Schulman’s depiction of prep school headmasters and the politics between the school administration and parents is bracingly realistic. When I was a senior at Gilmour, one of my best friends, a senior at Andover, sent me an invitation to form a secret society at Gilmour that had recently started at Andover. It wasn’t a society quite as estimable as one for dead poets, but it had an interesting, eye-catching symbol. In Dead Poets Society, one of Keating’s students, Charlie Dalton, an editor of the Welton Academy student paper, publishes an unauthorized piece and, when called-out about it by the Headmaster in a General Assembly, stands up in a distant row, lifts up a telephone he has disconnected and brought along as a prop, and tells the Headmaster the permission came in a telephone call from God. Dalton is summarily expelled. (I’m hoping he’s amassed great wealth as a captain of industry and refuses to share any of it with Welton Academy.)

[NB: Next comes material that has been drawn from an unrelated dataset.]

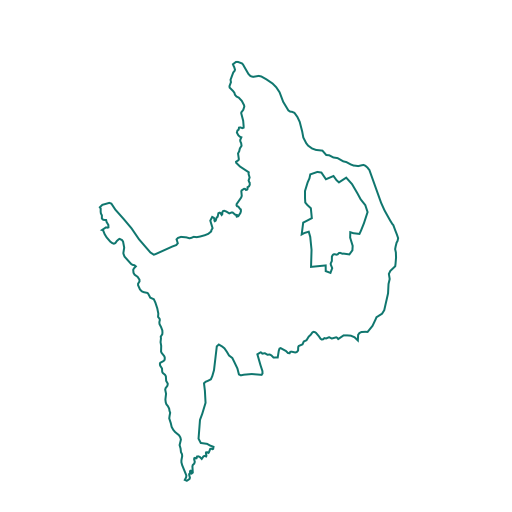 Kipushi, Katanga, Democratic Republic of the Congo (Equal Earth projection), rotated 161°
{"feature_id": "63176286B75279003671986", "entity_name": "Kipushi", "entity_type": "district", "adm_level": 2, "iso_a3": "COD", "parent_name": "Democratic Republic of the Congo", "parent_adm1": "Katanga", "projection": "equal_earth", "projection_center": [27.98, -11.623], "detail": "fine", "context": "isolated", "style": "outline", "palette": "teal", "viewbox_px": 512, "rotation_deg": 161, "n_neighbors": 0, "source": "geoboundaries", "source_scale": "gbopen_adm2", "svg_char_len": 6112}
<svg xmlns="http://www.w3.org/2000/svg" viewBox="0 0 512 512"><g transform="rotate(161 256 256)"><path d="M116.1,240.5L116.7,241.9L117.6,245.9L119.5,256.5L119.7,257.9L120.4,265.7L120.8,300.5L121.5,302.2L121.7,303.1L123.2,305.7L124.7,307.1L126.8,307.4L130.0,307.7L133.4,309.4L134.2,309.7L136.6,311.7L140.0,315.4L142.7,317.1L147.0,322.0L150.8,324.0L154.0,327.4L156.7,328.6L158.9,334.0L164.8,336.8L168.0,339.4L170.8,343.4L171.8,346.3L172.7,352.6L171.8,358.6L171.0,368.6L171.6,374.0L172.7,377.7L173.1,378.9L175.0,380.6L176.7,381.4L178.0,383.1L180.1,392.9L180.4,403.1L181.9,408.9L184.2,413.7L188.7,419.7L192.5,424.0L194.8,425.4L200.3,426.3L201.6,427.1L202.7,428.0L203.9,430.6L205.4,438.3L205.9,441.1L206.5,442.6L209.9,445.4L211.8,446.0L215.4,444.8L215.3,442.9L215.1,441.8L215.2,439.0L216.1,437.9L217.7,437.0L222.7,430.9L223.1,428.5L225.8,425.2L226.1,423.8L224.0,419.5L223.3,417.4L223.4,415.3L222.5,413.1L220.7,411.3L218.9,407.2L218.2,402.5L218.4,401.1L220.5,398.3L223.1,396.6L223.5,395.8L224.1,388.0L225.4,382.9L225.9,381.4L227.2,381.3L229.0,382.7L230.3,382.9L231.3,381.1L232.7,380.7L233.9,378.9L233.4,375.9L232.4,374.0L231.2,373.0L233.2,370.8L233.5,369.3L233.3,367.5L233.8,364.9L236.2,363.0L237.8,360.5L239.6,358.8L240.7,353.1L241.4,352.3L244.2,351.6L244.4,350.6L242.0,345.8L235.6,337.5L236.3,336.1L236.5,332.3L238.4,329.8L238.4,328.3L238.1,327.4L238.7,325.4L240.0,324.1L241.6,323.8L242.2,322.1L242.9,321.6L244.0,321.7L244.5,323.0L245.4,323.4L248.2,322.7L248.8,322.0L249.9,317.5L251.0,316.1L257.4,311.4L257.9,310.3L257.7,309.2L256.6,308.4L255.8,305.8L255.2,305.0L255.6,303.4L256.7,301.8L259.8,299.4L261.4,299.5L261.4,300.5L260.9,301.1L262.2,301.8L263.9,304.7L264.8,305.1L267.4,305.0L269.5,307.6L271.3,309.1L272.5,309.2L273.7,308.2L274.2,306.6L275.1,306.0L275.7,308.3L276.2,308.8L277.6,308.7L279.5,305.6L280.7,305.2L282.6,302.6L283.6,302.3L283.8,303.0L283.3,304.4L283.4,305.8L284.7,307.2L287.7,304.3L288.0,296.5L289.9,294.8L290.4,293.8L293.9,292.5L297.5,292.3L302.5,292.6L305.9,293.1L308.7,294.4L311.1,294.2L313.1,294.4L315.8,296.3L320.7,298.5L323.9,298.5L325.7,297.6L325.8,293.5L327.8,292.3L332.0,292.2L350.2,290.5L352.2,290.5L354.7,293.7L361.2,309.9L364.7,322.7L369.1,334.1L373.9,345.6L375.7,352.6L377.4,354.0L381.3,354.2L384.6,354.4L387.8,352.9L387.4,351.5L388.5,348.3L388.8,346.7L388.5,344.6L389.5,341.7L389.0,340.4L388.0,339.6L386.0,338.8L386.2,336.8L385.5,333.4L386.2,331.1L387.1,331.1L388.6,331.9L393.1,330.7L392.2,330.0L392.0,325.9L391.2,322.3L389.1,317.0L387.8,315.1L386.4,313.9L384.8,314.0L382.7,315.5L380.3,316.5L379.4,316.6L377.5,314.7L377.0,312.9L377.9,306.8L380.5,301.9L380.6,300.9L380.5,298.2L376.7,289.2L375.7,287.9L373.9,286.8L373.0,285.3L375.5,284.0L376.6,282.9L377.3,280.0L376.9,277.9L374.7,274.8L373.9,271.6L374.4,269.9L376.5,268.2L377.0,266.8L376.6,262.2L375.6,260.0L375.3,259.6L374.0,258.4L370.8,256.5L370.3,255.8L369.8,252.9L369.6,251.1L366.7,248.4L366.3,244.7L366.4,238.5L366.6,237.1L367.1,233.4L368.4,230.3L367.6,228.0L367.8,226.7L368.9,225.0L369.4,223.1L368.9,219.7L368.8,216.1L369.4,214.0L370.1,212.5L372.3,210.8L372.7,209.0L374.3,205.6L374.9,201.9L376.9,196.5L376.8,195.2L375.4,191.3L375.3,189.9L375.8,188.4L376.3,187.5L377.6,186.8L381.3,186.2L382.0,185.3L382.3,183.6L381.5,180.2L382.4,177.0L382.2,175.7L380.7,173.3L380.4,171.6L381.6,167.2L381.0,164.1L381.4,163.1L382.2,162.0L384.5,160.5L385.4,159.1L385.9,155.0L388.4,149.8L389.0,147.0L389.0,144.9L388.2,142.8L387.8,140.0L388.2,137.8L388.2,135.7L389.7,133.1L390.9,130.7L391.0,125.6L391.4,121.8L390.8,118.5L389.8,115.9L387.1,111.5L386.6,109.1L386.8,106.8L389.8,102.1L390.0,98.5L390.8,95.0L390.5,92.7L390.6,92.3L390.9,90.9L393.0,87.2L393.7,85.2L393.9,82.3L393.3,71.2L394.1,69.5L396.2,67.5L394.6,66.0L394.1,66.1L391.5,66.8L390.7,67.8L390.4,71.1L390.0,71.7L388.9,71.6L388.8,73.2L388.3,74.1L387.7,74.3L387.0,73.9L386.8,73.3L387.1,71.5L386.3,71.8L384.6,77.8L383.8,79.0L382.0,79.8L380.9,81.3L380.7,83.9L380.2,84.9L379.4,85.0L378.8,84.2L378.1,84.1L377.0,85.6L375.7,85.3L374.5,84.2L373.4,81.8L371.0,83.6L369.9,83.8L368.4,82.7L367.9,83.3L367.5,86.1L367.1,86.6L365.9,86.3L365.3,85.3L364.6,85.5L362.1,88.5L361.0,88.4L360.1,87.5L359.3,87.6L358.3,89.4L361.2,91.8L363.4,94.3L369.1,97.2L369.8,102.0L362.3,119.3L358.2,124.3L351.5,133.6L348.2,145.2L346.6,152.6L344.5,153.5L342.3,153.6L338.8,154.1L336.4,156.7L332.9,161.7L322.5,183.3L320.0,184.4L317.5,181.5L315.9,179.0L314.7,174.7L313.9,170.7L311.6,167.3L311.0,162.6L310.2,155.7L310.7,149.6L309.2,148.1L306.1,147.7L298.5,145.8L289.4,141.8L288.1,142.8L287.4,145.1L287.3,151.4L286.7,162.6L283.0,163.4L282.4,162.9L281.8,161.6L279.3,161.2L277.3,158.9L275.1,158.4L273.8,157.0L272.5,154.3L268.5,153.0L265.3,159.0L263.9,160.8L262.7,160.9L258.6,156.4L257.4,153.9L255.9,153.1L254.8,154.2L253.6,154.0L250.3,152.0L248.8,151.9L247.0,152.9L245.7,156.2L244.9,157.0L240.8,157.3L238.7,159.6L235.7,159.9L232.4,162.6L229.9,163.7L227.7,165.3L226.4,165.6L225.2,164.9L224.3,163.8L222.7,159.7L221.9,156.7L221.0,155.6L219.5,155.4L218.1,156.1L216.6,155.2L213.3,155.4L211.2,153.3L206.6,153.0L205.8,152.1L205.3,150.7L199.1,152.4L195.3,151.1L192.3,149.8L189.3,147.1L187.2,143.0L185.1,148.2L183.3,149.5L181.1,149.8L177.5,148.8L175.2,147.9L168.6,152.0L163.7,157.0L162.0,158.9L155.6,160.4L152.4,163.0L143.3,177.7L139.8,186.4L137.1,190.7L136.2,195.8L133.8,198.2L127.7,201.0L126.7,203.0L124.1,208.9L122.6,213.8L122.2,217.2L120.9,219.5L118.7,222.9L117.3,224.1L115.8,226.6L115.8,230.5L116.0,235.4L116.1,240.5ZM185.9,226.6L187.8,224.6L188.1,223.4L187.9,219.7L191.1,215.8L195.0,219.0L193.2,224.4L207.5,227.8L201.5,243.7L198.5,256.4L198.2,261.8L202.8,262.0L205.8,261.5L200.5,272.2L196.1,272.8L190.9,273.6L188.6,283.3L190.9,287.6L192.0,290.5L190.8,294.8L188.5,301.5L183.2,308.8L180.2,312.0L178.1,315.5L170.6,315.5L167.0,313.6L164.9,305.8L156.7,306.4L155.2,301.5L153.6,298.6L145.2,300.7L141.8,292.7L139.7,282.2L138.6,275.5L136.1,268.5L136.2,261.2L143.3,251.8L148.4,245.9L151.0,243.2L156.6,245.9L159.1,247.8L161.0,242.7L161.3,234.1L163.0,230.0L167.2,227.1L172.3,229.7L173.5,230.0L175.5,231.6L176.6,231.8L178.2,231.0L179.4,231.0L181.1,232.1L182.2,232.3L183.0,232.0L184.4,230.8L185.9,226.6Z" fill="none" stroke="#0f766e" stroke-width="2"/></g></svg>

Well, I placed the Andover symbol in the Gilmour student paper. I was called forth and expelled. I told the Headmaster that my mom would probably never recover. I assured him that I wasn’t thinking of myself but of her. She was very sensitive, I explained. Into my mind then came the image of my mom’s physician, Dr Claude –. He was one of the most worldly and generally ornery people I knew; he also could display what in those days was called “a soft side.” I wondered aloud in that Awful Office whether the Headmaster might give Dr. Claude a call. The Headmaster said he would. I could tell the Headmaster didn’t believe a word of this but didn’t want to take a chance, however improbable my claim.
Well, at the time I was in Beginning Persuasion.

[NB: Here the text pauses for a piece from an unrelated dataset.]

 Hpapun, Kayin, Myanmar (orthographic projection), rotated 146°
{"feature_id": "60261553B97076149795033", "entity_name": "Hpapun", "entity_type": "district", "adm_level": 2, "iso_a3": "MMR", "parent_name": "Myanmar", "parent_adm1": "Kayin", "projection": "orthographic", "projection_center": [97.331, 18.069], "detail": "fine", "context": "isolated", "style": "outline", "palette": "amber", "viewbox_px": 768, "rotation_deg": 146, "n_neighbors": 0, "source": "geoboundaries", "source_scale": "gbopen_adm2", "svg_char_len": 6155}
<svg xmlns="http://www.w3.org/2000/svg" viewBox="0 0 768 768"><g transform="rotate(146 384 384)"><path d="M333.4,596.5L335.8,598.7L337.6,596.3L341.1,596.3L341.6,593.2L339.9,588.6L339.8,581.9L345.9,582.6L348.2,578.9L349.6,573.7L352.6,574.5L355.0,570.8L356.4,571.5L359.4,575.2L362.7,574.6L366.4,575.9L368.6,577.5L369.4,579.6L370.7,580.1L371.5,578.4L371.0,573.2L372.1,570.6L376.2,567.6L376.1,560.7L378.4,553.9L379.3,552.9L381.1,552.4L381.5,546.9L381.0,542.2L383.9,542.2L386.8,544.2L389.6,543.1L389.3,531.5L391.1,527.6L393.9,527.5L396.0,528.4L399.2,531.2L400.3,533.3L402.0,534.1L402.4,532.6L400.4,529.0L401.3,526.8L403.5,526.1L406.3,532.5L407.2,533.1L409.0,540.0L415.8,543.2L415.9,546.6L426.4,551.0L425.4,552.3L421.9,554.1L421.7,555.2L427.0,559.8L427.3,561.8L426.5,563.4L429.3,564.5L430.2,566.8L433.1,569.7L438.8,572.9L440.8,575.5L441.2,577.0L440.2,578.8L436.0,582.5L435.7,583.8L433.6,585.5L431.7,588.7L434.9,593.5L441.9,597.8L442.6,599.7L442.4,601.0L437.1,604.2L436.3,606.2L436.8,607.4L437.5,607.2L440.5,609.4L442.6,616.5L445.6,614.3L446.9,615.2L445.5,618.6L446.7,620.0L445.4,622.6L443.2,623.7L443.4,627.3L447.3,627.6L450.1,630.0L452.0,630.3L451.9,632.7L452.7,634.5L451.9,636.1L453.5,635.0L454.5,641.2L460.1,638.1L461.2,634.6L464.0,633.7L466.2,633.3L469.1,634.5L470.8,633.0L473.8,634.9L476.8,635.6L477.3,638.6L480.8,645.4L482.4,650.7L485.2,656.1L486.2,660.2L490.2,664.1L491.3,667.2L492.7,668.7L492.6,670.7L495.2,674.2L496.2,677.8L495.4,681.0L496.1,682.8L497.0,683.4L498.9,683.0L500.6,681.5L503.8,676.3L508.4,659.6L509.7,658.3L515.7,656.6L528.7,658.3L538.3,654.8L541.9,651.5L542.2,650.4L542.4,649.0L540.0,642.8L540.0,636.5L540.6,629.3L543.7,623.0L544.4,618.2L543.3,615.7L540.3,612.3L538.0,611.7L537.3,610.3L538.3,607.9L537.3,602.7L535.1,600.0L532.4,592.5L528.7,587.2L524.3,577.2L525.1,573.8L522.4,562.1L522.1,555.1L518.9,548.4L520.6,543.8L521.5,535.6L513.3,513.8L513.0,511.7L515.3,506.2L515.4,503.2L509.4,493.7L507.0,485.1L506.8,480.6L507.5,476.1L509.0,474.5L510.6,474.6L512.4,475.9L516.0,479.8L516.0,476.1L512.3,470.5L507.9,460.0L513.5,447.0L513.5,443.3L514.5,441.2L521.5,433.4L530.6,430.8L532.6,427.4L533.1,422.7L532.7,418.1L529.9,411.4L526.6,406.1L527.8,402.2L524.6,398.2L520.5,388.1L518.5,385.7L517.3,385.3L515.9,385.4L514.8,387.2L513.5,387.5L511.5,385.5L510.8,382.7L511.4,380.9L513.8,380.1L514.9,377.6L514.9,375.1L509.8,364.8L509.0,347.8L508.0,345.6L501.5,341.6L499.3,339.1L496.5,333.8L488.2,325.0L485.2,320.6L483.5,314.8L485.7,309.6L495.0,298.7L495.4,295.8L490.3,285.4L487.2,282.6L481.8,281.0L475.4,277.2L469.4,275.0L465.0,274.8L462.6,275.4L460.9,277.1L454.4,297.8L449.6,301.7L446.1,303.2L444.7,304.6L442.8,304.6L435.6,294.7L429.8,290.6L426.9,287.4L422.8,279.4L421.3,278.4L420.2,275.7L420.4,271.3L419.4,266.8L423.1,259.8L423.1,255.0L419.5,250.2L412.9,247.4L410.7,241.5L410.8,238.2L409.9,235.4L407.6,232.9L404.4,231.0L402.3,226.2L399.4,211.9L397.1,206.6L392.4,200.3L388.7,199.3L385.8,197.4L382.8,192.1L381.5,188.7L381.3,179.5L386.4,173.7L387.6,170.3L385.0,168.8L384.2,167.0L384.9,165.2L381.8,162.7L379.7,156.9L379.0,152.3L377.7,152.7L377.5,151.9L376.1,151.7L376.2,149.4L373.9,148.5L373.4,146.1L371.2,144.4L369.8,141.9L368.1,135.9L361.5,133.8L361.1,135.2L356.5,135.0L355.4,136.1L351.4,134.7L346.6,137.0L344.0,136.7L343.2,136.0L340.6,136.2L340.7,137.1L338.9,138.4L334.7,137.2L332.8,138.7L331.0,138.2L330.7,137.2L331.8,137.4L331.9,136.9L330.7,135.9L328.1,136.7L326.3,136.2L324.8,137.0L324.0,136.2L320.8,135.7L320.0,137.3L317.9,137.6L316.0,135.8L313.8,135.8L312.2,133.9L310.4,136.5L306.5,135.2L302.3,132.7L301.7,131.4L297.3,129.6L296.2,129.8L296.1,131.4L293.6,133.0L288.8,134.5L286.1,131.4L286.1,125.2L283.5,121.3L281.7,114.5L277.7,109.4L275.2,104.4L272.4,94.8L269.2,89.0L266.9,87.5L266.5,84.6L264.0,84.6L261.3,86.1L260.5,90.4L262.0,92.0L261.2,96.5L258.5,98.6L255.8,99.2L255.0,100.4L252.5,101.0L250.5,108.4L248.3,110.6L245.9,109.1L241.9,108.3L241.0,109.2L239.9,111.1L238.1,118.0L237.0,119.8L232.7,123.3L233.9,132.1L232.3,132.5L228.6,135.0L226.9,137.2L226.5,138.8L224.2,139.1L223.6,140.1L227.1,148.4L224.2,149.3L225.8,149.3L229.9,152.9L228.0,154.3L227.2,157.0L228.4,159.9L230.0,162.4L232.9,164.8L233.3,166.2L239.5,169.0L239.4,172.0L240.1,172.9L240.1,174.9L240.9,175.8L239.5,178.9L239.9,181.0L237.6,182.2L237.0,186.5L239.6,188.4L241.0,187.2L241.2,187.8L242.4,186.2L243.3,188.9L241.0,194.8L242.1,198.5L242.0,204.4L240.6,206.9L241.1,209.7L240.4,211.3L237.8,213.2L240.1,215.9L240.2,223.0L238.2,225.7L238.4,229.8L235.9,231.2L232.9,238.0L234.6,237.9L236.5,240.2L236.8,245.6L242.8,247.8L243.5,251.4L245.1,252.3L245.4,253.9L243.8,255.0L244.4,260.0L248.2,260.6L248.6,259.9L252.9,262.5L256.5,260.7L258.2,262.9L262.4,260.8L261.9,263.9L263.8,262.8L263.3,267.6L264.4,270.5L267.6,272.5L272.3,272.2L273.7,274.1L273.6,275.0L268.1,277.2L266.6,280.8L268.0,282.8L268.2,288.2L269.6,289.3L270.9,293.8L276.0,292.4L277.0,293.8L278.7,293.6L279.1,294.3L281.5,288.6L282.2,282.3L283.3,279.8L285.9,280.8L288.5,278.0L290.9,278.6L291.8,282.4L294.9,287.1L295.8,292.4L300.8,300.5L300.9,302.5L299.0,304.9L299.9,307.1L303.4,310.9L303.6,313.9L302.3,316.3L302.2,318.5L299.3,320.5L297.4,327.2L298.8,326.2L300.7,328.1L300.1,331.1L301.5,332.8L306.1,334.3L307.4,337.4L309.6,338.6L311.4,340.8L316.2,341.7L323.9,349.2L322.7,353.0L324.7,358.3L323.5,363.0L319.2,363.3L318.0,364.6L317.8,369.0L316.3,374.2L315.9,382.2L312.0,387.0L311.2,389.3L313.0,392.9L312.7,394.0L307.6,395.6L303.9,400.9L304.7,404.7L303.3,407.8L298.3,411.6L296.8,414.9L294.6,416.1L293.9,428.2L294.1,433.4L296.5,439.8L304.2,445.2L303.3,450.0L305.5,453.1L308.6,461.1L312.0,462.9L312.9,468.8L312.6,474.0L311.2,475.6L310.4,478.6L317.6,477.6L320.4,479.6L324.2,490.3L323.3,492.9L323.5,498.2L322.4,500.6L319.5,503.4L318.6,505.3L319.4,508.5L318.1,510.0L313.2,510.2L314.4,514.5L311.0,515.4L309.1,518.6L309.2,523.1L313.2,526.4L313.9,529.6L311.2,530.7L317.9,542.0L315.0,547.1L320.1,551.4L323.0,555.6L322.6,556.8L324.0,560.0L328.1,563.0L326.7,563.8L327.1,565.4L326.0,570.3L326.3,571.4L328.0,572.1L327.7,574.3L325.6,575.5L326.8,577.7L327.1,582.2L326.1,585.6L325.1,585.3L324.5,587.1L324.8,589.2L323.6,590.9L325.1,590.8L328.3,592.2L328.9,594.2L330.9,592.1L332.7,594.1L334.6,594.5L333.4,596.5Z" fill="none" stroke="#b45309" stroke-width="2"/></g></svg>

I didn’t dare call Dr. Claude. Probably, I feared, all I’d done by involving him blindly was to turn the event into a farce.
A couple of long days passed. Then I was told to report back to the Headmaster. As I walked down a long path to the Administration Building I noticed the school chaplain, a Catholic priest, watching me from a window near the Headmaster’s Office. Not religious, I made an exaggerated sign of the cross and endeavored to look prayerful.
Dr. Claude had given an Oscar-worthy performance. He figured out everything in a flash and covered for me, probably in his intimidating and sometimes even menacing way. He never told anyone. The acknowledgment between us was a certain look a few months later, after I’d graduated in the Class of 1956.
Prep schools are good for Beginning Persuasion.
And in case you’ve forgotten: Dead Poet’s Society ends on a high note, a small but happy victory.